Hi everyone -
I was hoping to get your help understanding when it is appropriate to use a 0-intercept model. I have log2-transformed, quantile-normalized fluorescence values off of a series of microarrays. I would like to determine the effects of treatment X vs treatment Y on each gene measured in a patient at compared to baseline. I have 50 patients undergoing treatment X, and a different set of 50 patients undergoing treatment Y (n=50 in each arm, n=100 in the experiment).

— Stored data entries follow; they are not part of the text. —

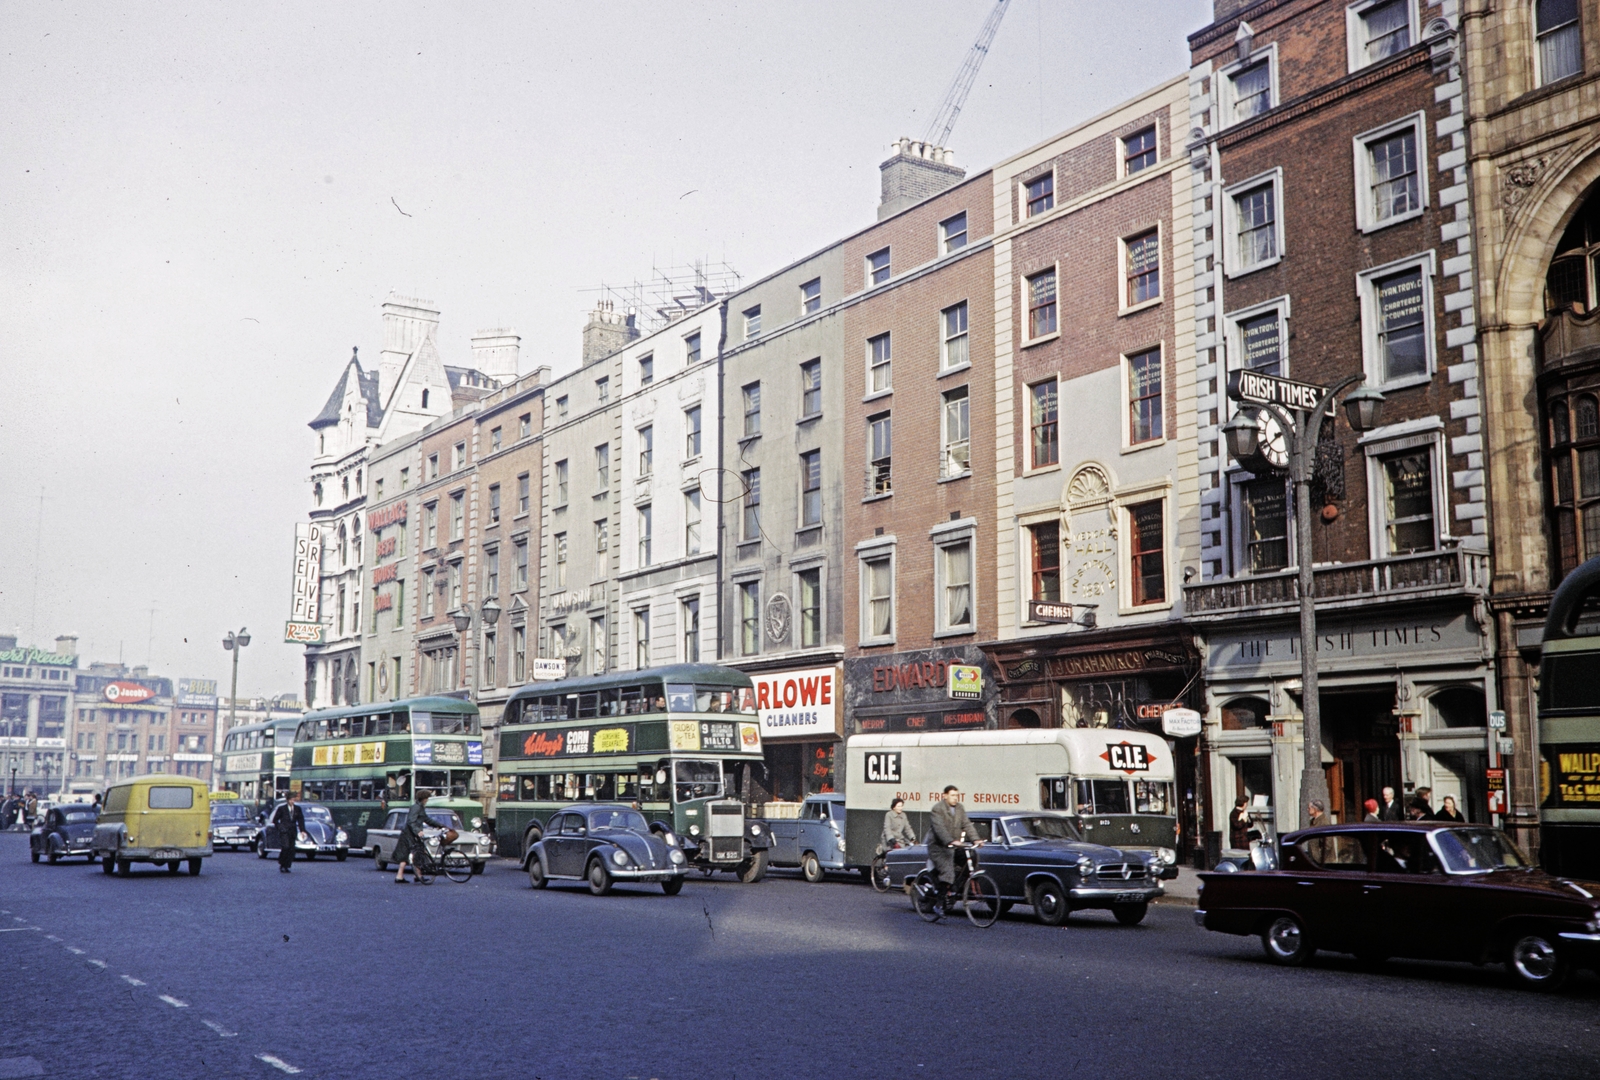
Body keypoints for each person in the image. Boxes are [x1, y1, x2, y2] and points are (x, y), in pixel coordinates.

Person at [928, 785, 983, 905]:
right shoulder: (937, 809)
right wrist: (950, 841)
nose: (955, 798)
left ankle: (956, 888)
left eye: (957, 796)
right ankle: (939, 904)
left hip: (954, 846)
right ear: (945, 796)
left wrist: (976, 839)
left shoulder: (960, 808)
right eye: (952, 795)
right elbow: (939, 829)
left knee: (972, 856)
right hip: (939, 847)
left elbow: (967, 824)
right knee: (947, 872)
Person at [394, 789, 448, 885]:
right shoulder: (416, 807)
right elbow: (411, 821)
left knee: (417, 854)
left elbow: (426, 819)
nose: (427, 800)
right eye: (427, 798)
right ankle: (400, 876)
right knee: (406, 855)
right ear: (423, 798)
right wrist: (418, 831)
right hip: (409, 834)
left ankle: (417, 875)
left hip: (413, 834)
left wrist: (439, 825)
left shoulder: (420, 807)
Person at [271, 794, 305, 874]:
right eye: (291, 800)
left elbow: (301, 820)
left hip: (293, 831)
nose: (292, 802)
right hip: (284, 831)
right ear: (287, 800)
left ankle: (287, 866)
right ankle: (282, 864)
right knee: (285, 847)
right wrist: (280, 827)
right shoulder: (281, 809)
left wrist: (302, 830)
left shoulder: (297, 809)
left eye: (294, 800)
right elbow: (275, 820)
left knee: (291, 849)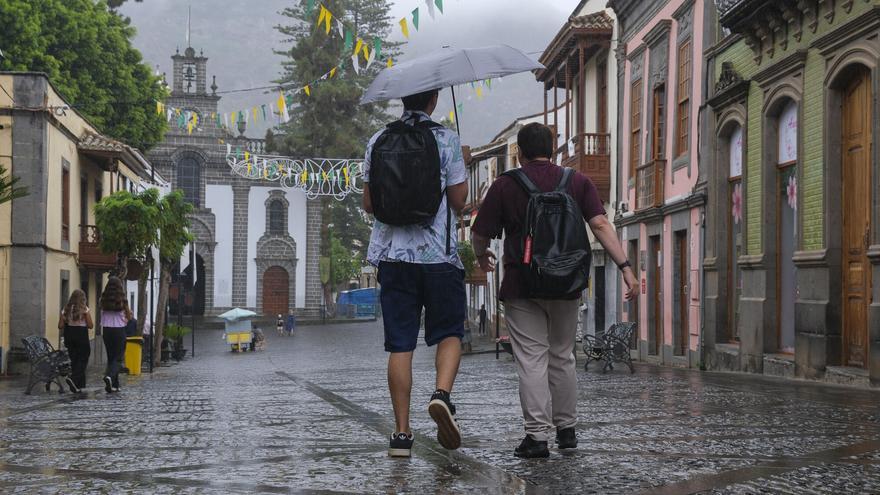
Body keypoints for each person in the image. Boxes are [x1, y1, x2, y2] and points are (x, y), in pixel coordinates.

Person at [471, 123, 638, 458]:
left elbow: (480, 232)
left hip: (522, 284)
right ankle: (567, 431)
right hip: (567, 283)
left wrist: (480, 255)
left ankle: (537, 437)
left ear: (518, 152)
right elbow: (601, 224)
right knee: (563, 356)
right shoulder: (577, 181)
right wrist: (626, 268)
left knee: (532, 360)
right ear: (554, 149)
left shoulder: (505, 185)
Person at [363, 88, 468, 458]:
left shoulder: (378, 140)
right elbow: (458, 202)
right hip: (439, 257)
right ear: (433, 101)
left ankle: (401, 436)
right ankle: (441, 395)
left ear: (401, 99)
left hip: (394, 258)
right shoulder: (446, 140)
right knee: (451, 331)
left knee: (400, 345)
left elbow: (369, 203)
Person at [57, 289, 93, 393]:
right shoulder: (84, 309)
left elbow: (60, 326)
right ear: (83, 298)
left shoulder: (66, 309)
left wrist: (64, 319)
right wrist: (86, 316)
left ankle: (78, 385)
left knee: (74, 359)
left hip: (69, 336)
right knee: (83, 358)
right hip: (81, 335)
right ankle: (73, 379)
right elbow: (90, 325)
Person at [99, 277, 130, 393]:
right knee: (118, 358)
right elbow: (129, 316)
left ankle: (115, 384)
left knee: (111, 357)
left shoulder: (103, 299)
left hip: (106, 331)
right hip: (119, 330)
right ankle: (109, 376)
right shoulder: (122, 300)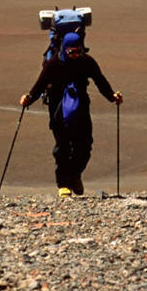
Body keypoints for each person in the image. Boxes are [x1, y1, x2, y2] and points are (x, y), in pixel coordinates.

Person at [20, 31, 123, 197]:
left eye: (78, 51)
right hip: (58, 108)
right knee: (63, 147)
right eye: (71, 52)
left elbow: (100, 80)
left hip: (81, 106)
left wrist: (112, 96)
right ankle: (64, 184)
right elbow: (40, 84)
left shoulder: (87, 62)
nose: (75, 55)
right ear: (64, 50)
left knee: (85, 145)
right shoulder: (53, 64)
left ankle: (75, 175)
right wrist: (29, 98)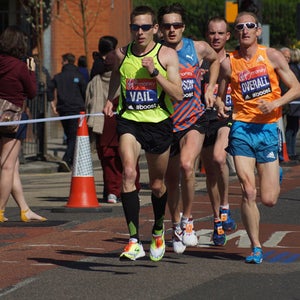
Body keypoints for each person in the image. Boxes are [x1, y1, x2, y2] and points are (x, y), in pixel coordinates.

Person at [217, 12, 300, 264]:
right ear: (236, 32)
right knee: (248, 190)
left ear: (258, 30)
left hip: (267, 129)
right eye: (240, 26)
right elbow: (221, 90)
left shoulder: (272, 56)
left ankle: (275, 173)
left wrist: (275, 102)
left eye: (250, 26)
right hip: (241, 128)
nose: (245, 30)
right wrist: (220, 102)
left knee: (269, 199)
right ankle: (256, 246)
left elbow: (296, 87)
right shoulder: (228, 62)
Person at [103, 5, 183, 261]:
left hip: (159, 124)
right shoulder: (121, 53)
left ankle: (159, 228)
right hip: (130, 122)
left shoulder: (167, 55)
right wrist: (110, 98)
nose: (140, 32)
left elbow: (178, 94)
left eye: (146, 27)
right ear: (130, 28)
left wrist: (155, 73)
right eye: (135, 27)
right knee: (128, 172)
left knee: (158, 185)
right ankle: (134, 240)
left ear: (155, 29)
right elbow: (117, 74)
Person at [157, 3, 220, 254]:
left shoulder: (198, 48)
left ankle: (189, 220)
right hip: (167, 122)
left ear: (183, 27)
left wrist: (209, 87)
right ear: (160, 29)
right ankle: (176, 227)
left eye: (176, 25)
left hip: (194, 118)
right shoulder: (156, 53)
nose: (172, 30)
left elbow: (216, 61)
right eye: (167, 26)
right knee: (171, 181)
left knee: (186, 165)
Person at [86, 36, 140, 203]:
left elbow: (88, 101)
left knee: (109, 161)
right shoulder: (126, 78)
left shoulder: (95, 80)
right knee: (129, 159)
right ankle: (132, 189)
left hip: (103, 125)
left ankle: (112, 191)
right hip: (126, 121)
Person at [0, 25, 47, 222]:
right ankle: (0, 209)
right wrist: (31, 72)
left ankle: (25, 209)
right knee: (7, 165)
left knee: (13, 165)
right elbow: (32, 92)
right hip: (13, 118)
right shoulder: (20, 67)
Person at [200, 16, 237, 246]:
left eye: (220, 33)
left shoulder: (234, 61)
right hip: (203, 120)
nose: (216, 37)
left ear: (227, 36)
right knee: (210, 172)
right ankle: (216, 221)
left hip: (226, 117)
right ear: (207, 35)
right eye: (212, 33)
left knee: (219, 158)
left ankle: (225, 207)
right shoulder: (199, 62)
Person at [49, 53, 87, 171]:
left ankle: (69, 161)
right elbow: (85, 92)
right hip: (76, 109)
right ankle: (66, 159)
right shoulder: (78, 76)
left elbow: (49, 87)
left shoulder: (58, 77)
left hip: (63, 109)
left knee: (70, 135)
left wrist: (52, 104)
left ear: (65, 61)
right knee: (73, 137)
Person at [284, 48, 300, 160]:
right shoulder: (292, 68)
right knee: (291, 128)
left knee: (294, 128)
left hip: (295, 102)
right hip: (292, 102)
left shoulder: (294, 68)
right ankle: (290, 152)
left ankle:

I have measurements for each patient at baseline, and two subsequent timepoints (I will call these timepoints 1 [baseline], 2, and 3), with timepoint 3 being the end of the study.
My mapping data looks like the following:
PID Treatment Timepoint Treat_Time P01C5553301 P01C555 Y 1 Y_1 P01C5553303 P01C555 Y 3 Y_3 P01C6663301 P01C666 X 1 X_1 P01C6663303 P01C666 X 3 X_3 P01C7773301 P01C777 X 1 X_1 P01C7773303 P01C777 X 3 X_3
To set up my linear model design, I read through several answers on Bioconductor and came up with the following:
design1 <- model.matrix(~ 0 + Treat_Time + PID, data = map.samples1) colnames(design1)[1:4] <- levels(Treat_Time) fit1 <- lmFit(eset1, design1) cont.dif <- makeContrasts( DeltaDelta = (X_2 - X_1) - (Y_2 - Y_1), levels = design1)
My goal was to eventually develop a contrast matrix that would look at the difference between the two treatment groups, accounting for the random effects of patient. I have two questions:
First question: Does using a 0-intercept model make sense here? There are no probes that have 0 as the mean value, even in the absence of any covariates or main effects. Thus, to me it doesn't make sense to use a 0-intercept. However, so many of the answers that I have seen on Bioconductor regarding time-series or interaction terms include the 0 intercept, so I was starting to have doubts. In addition, if I don't use a 0-intercept, X_1 does not make it into the design matrix, i.e.
design1 <- model.matrix(~ 0 + Treat_Time + PID, data = map.samples1) head(colnames(design1)) "Treat_TimeX_1" "Treat_TimeX_2" "Treat_TimeY_1" "Treat_TimeY_2" "PIDP01C666" "PIDP01C777" design2 <- model.matrix(~ + Treat_Time + PID) head(colnames(design2)) "(Intercept)" "Treat_TimeX_2" "Treat_TimeY_1" "Treat_TimeY_2" "PIDP01C666" "PIDP01C777"
Therefore, I wouldn't be able to make the interaction contrast if I didn't have the 0 intercept. The more general question is: when is it appropriate to utilize a 0-intercept model? Does one need to center-scale/standardize the expression data first?
Second question: Am I modeling the interaction between treatment and time appropriately, while accounting for random effects? I have seen two methods of modeling the random effects of PID. The first method adds PID to the model as a covariate ( https://support.bioconductor.org/p/125149 ) while the second method uses duplicateCorrelation() ( https://support.bioconductor.org/p/70070 ). When is each method appropriate?
Thank you so much for all of your help. If there are any references that you feel I should read based on where you think my understanding is at with linear models and utilizing limma in general, please let me know!